Énoncé:
Reproduisez l'ensemble du matériel ci-dessous en remplaçant « family » par « famille », sans rien modifier d'autre.

Données fournies:
• • • • • • •

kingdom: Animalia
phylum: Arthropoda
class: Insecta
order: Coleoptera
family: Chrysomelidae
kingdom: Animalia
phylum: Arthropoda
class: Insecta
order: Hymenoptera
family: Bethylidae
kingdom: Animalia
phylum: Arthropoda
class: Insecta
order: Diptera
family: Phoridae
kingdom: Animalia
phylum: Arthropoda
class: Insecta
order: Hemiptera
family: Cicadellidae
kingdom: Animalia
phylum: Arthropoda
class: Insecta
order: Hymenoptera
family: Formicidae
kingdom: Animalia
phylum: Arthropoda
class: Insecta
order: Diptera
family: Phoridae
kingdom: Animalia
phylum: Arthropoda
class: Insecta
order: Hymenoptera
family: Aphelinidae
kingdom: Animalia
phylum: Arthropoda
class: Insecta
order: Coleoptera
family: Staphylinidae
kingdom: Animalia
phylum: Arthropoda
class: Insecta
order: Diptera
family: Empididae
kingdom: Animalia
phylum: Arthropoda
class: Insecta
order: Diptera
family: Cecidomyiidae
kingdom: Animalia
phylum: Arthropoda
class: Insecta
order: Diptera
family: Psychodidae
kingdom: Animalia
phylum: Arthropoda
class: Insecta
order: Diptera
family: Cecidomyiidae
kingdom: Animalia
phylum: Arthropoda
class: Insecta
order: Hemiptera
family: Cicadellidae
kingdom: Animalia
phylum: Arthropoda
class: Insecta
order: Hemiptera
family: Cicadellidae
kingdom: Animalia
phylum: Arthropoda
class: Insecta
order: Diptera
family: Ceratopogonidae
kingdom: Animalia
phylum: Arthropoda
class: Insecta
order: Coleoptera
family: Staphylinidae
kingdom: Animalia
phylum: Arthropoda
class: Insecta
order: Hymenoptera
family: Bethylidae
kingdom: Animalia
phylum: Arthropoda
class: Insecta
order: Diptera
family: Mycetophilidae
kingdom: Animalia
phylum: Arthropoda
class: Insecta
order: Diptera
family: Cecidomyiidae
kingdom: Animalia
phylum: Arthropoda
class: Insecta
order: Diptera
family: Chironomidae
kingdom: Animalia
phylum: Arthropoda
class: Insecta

• • • • • • •

Solution:
kingdom: Animalia
phylum: Arthropoda
class: Insecta
order: Coleoptera
famille: Chrysomelidae
kingdom: Animalia
phylum: Arthropoda
class: Insecta
order: Hymenoptera
famille: Bethylidae
kingdom: Animalia
phylum: Arthropoda
class: Insecta
order: Diptera
famille: Phoridae
kingdom: Animalia
phylum: Arthropoda
class: Insecta
order: Hemiptera
famille: Cicadellidae
kingdom: Animalia
phylum: Arthropoda
class: Insecta
order: Hymenoptera
famille: Formicidae
kingdom: Animalia
phylum: Arthropoda
class: Insecta
order: Diptera
famille: Phoridae
kingdom: Animalia
phylum: Arthropoda
class: Insecta
order: Hymenoptera
famille: Aphelinidae
kingdom: Animalia
phylum: Arthropoda
class: Insecta
order: Coleoptera
famille: Staphylinidae
kingdom: Animalia
phylum: Arthropoda
class: Insecta
order: Diptera
famille: Empididae
kingdom: Animalia
phylum: Arthropoda
class: Insecta
order: Diptera
famille: Cecidomyiidae
kingdom: Animalia
phylum: Arthropoda
class: Insecta
order: Diptera
famille: Psychodidae
kingdom: Animalia
phylum: Arthropoda
class: Insecta
order: Diptera
famille: Cecidomyiidae
kingdom: Animalia
phylum: Arthropoda
class: Insecta
order: Hemiptera
famille: Cicadellidae
kingdom: Animalia
phylum: Arthropoda
class: Insecta
order: Hemiptera
famille: Cicadellidae
kingdom: Animalia
phylum: Arthropoda
class: Insecta
order: Diptera
famille: Ceratopogonidae
kingdom: Animalia
phylum: Arthropoda
class: Insecta
order: Coleoptera
famille: Staphylinidae
kingdom: Animalia
phylum: Arthropoda
class: Insecta
order: Hymenoptera
famille: Bethylidae
kingdom: Animalia
phylum: Arthropoda
class: Insecta
order: Diptera
famille: Mycetophilidae
kingdom: Animalia
phylum: Arthropoda
class: Insecta
order: Diptera
famille: Cecidomyiidae
kingdom: Animalia
phylum: Arthropoda
class: Insecta
order: Diptera
famille: Chironomidae
kingdom: Animalia
phylum: Arthropoda
class: Insecta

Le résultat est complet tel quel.